According to the attorney, the U.S. District Court for the Eastern District of Oklahoma had “wisely” denied the attempt of the American Civil Liberties Union “to erase the Ten Commandments out of American history.”

But the U.S. 10th Circuit of Appeals on Monday reversed the district court’s order, ruling that the county had violated the Establishment Clause of the First Amendment because of Bush’s widely known religious motivations and because of the statements of religious beliefs made by at least two of the three commissioners to the local media.

“By not distinguishing their personal opinions from their official views, the commissioners left the impression that a principal or primary reason for the erection and maintenance of the display was religious,” the judges concluded.

In light of this, they added, “We conclude, in the unique factual setting of a small community like Haskell County, that the reasonable observer would find that these facts tended to strongly reflect a government endorsement of religion.”
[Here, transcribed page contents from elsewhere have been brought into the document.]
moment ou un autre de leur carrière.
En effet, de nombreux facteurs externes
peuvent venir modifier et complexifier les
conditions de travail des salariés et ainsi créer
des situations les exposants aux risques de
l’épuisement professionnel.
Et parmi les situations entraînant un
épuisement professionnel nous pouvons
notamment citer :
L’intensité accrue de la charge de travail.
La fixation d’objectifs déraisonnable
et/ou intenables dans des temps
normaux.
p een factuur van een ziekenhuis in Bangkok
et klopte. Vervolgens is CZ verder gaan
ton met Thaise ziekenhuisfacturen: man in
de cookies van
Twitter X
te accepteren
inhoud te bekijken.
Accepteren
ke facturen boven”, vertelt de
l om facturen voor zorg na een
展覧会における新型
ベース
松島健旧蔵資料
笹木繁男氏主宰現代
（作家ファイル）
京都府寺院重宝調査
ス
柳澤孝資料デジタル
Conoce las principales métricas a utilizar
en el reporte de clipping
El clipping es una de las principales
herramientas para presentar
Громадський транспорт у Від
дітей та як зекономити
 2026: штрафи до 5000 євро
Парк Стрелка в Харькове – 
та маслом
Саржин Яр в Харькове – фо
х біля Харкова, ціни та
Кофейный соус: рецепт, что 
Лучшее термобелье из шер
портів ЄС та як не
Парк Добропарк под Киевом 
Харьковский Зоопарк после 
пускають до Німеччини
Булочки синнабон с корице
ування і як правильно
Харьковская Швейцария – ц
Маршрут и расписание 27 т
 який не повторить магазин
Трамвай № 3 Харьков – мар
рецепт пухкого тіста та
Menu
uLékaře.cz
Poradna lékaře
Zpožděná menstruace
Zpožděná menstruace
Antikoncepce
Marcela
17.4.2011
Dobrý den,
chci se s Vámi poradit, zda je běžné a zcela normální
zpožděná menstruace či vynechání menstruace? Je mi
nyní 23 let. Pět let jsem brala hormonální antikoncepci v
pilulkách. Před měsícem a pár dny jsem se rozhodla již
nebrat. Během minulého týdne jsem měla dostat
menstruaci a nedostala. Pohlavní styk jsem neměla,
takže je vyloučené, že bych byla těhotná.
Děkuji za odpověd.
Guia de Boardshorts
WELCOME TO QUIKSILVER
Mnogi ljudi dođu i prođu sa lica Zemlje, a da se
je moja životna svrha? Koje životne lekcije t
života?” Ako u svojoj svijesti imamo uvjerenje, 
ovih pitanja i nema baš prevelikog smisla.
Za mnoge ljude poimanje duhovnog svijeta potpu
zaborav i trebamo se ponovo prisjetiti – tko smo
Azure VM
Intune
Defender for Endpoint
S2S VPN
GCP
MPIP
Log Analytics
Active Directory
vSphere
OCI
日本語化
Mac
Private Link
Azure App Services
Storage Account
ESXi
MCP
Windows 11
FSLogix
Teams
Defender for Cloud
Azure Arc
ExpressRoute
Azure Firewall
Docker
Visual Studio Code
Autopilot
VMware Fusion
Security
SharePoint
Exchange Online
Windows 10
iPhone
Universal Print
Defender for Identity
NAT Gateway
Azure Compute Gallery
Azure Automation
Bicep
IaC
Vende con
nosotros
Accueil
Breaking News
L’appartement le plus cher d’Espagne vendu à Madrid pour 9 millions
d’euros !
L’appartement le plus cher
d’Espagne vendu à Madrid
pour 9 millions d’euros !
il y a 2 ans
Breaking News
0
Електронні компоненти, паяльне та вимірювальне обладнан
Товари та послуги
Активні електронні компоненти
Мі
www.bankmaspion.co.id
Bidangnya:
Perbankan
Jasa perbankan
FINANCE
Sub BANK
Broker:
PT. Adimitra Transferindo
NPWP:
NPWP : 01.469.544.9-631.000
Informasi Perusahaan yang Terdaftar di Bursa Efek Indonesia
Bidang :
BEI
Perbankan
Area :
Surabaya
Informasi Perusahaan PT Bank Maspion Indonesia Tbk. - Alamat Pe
With the district court’s order now reversed, the appeals court remands for district court to enter judgment consistent with their opinion.

Attorney Theriot, however, insists that the judges erred "for many reasons” in Monday’s decision, and he cited Supreme Court decisions in similar cases to support his conclusion.

Theriot told NewsOK that he is recommending to the commissioners that they ask all 12 judges of the court to reconsider the decision of the three-judge panel.